Tragic train crash exposes dual nature of Indian industrialization and devt process
Published: Jun 04, 2023 03:51 PM
Rescuers work at the site of a train collision in Balasore district in the eastern Indian state of Odisha, June 3, 2023.(Xinhua/Javed Dar)

Rescuers work at the site of a train collision in Balasore district in the eastern Indian state of Odisha, June 3, 2023.(Xinhua/Javed Dar)

What a tragic time for India. At least 275 people were killed and more than 1000 injured in a horrific three-train collision in India, officials said Saturday. As we express our condolences for the victims, it is noteworthy that among the first news stories concerning India today, one is the heartbreaking train accident and the second news item is that Prime Minister Narendra Modi has been invited to speak at Capitol Hill on June 22. This will be the second time Modi addresses the US Congress, with the first occasion taking place in 2016.

According to some US media outlets, only three national leaders have had the privilege of addressing the US Congress twice thus far. Modi will become the fourth leader to receive this honorable opportunity.

We don't know how Modi will refer to the "worst train accident of the century" in his address or simply avoid mentioning it.

India has had much to showcase to US lawmakers. It has emerged as a crucial participant in the US Indo-Pacific strategy aimed at countering China. There are also discussions about the possibility of Washington permitting GE to manufacture engines for military aircraft in India.

Moreover, India has become one of the top destinations for foreign investment seeking to relocate from China, earning it the label of a potential alternative to Chinese manufacturing.

India's manufacturing sector has experienced significant growth, attracting global players such as Apple and Google. Consequently, some media outlets and research institutions in the US and Europe have initiated debates on whether India could eventually surpass or replace China as the world's leading manufacturing hub.

India has made significant investments in infrastructure in recent years, with rapid progress in the electrification of railroads. These achievements under Modi's administration are certainly noteworthy and worth bragging about. 

We do not want to underestimate the pace of India's development, let alone disregard the potential of the world's most populous country. However, this train accident once again highlights the dual nature of India's industrialization and development process.

On one hand, India has demonstrated its capability to produce advanced rockets and missiles, positioning itself as a potential hub for high-tech manufacturing. On the other hand, India's industrial foundation remains relatively weak, posing the risk of setbacks and regression.

Of course, the path of industrial development for any country is not smooth. Many developing countries, including China, have faced challenges and obstacles in the development of their railway systems. However, India's situation is unique.

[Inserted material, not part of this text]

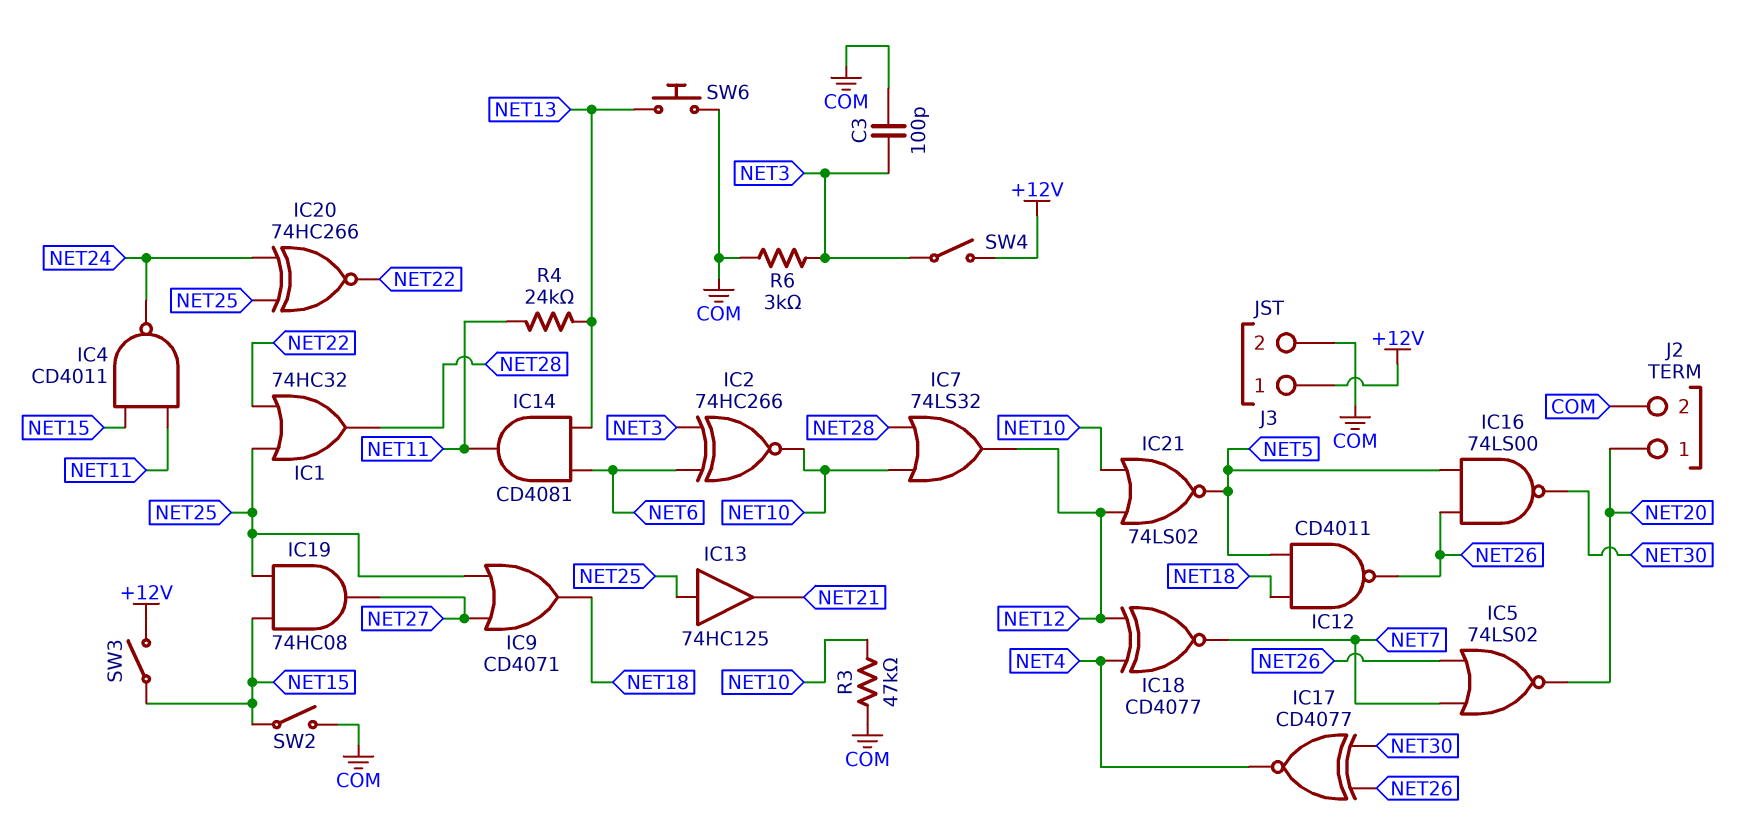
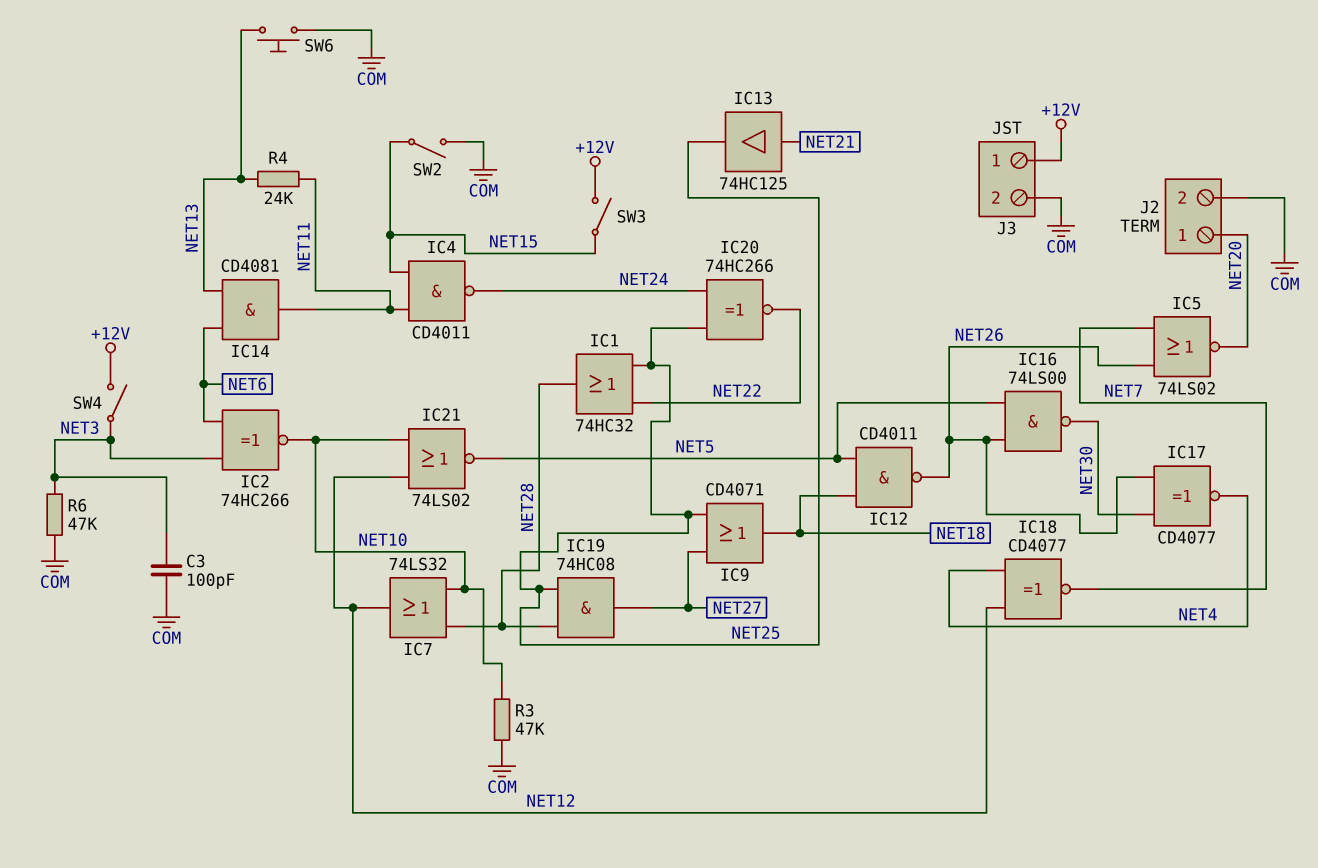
IC13: buffer 74HC125 (in NET25, out NET21) -> buffer 74HC125 (in NET21, out NET25)
IC19: AND 74HC08 (in NET15, in NET25, out NET27) -> AND 74HC08 (in NET25, in NET28, out NET27)
R6: 3k (COM, NET3) -> 47k (COM, NET3)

India's railway network was once a source of pride for the British Empire, and at the time of India's independence in 1947, it was considered a significant industrial asset.

It is astonishing that more than 70 years after the British colonial era, India's railways have experienced such a tragic accident. It is difficult to comprehend how a railway system that was once regarded as the most advanced in the world could have "declined" to its current state.

Is this issue a result of human error, or is it a systemic problem?

It is said that the train accident rate in India has been decreasing in recent years. However, according to the statistics from India's National Crime Statistics Bureau in 2021, nearly 18,000 large and small train accidents were reported.

Fortunately, this unique "dichotomy" of Made in India does not extend the issues of railroads to the manufacturing of rockets and missiles. The consequences would be unimaginable if even a slight extension of these problems were to occur in these highly sophisticated military sectors.

The problems revealed by this train accident highlight the issues that need to be addressed in India's next phase of industrialization. It is crucial to recognize that these problems cannot be swiftly and smoothly solved solely by relying on India's proud democratic political system.

What India currently needs is not just applause and praise, nor the pursuit of catching up or surpassing other countries. India needs to keep its head above the strategic lull of the West and focus on improving the quality of its population through solid and practical measures.

An important lesson India can learn from China's modernization is that sustainable development is difficult to achieve without the modernization of its people and the improvement of "software" aspects. Merely meeting modernization standards in terms of infrastructure alone is insufficient, especially considering India's population has surpassed that of China, making it the world's most populous country.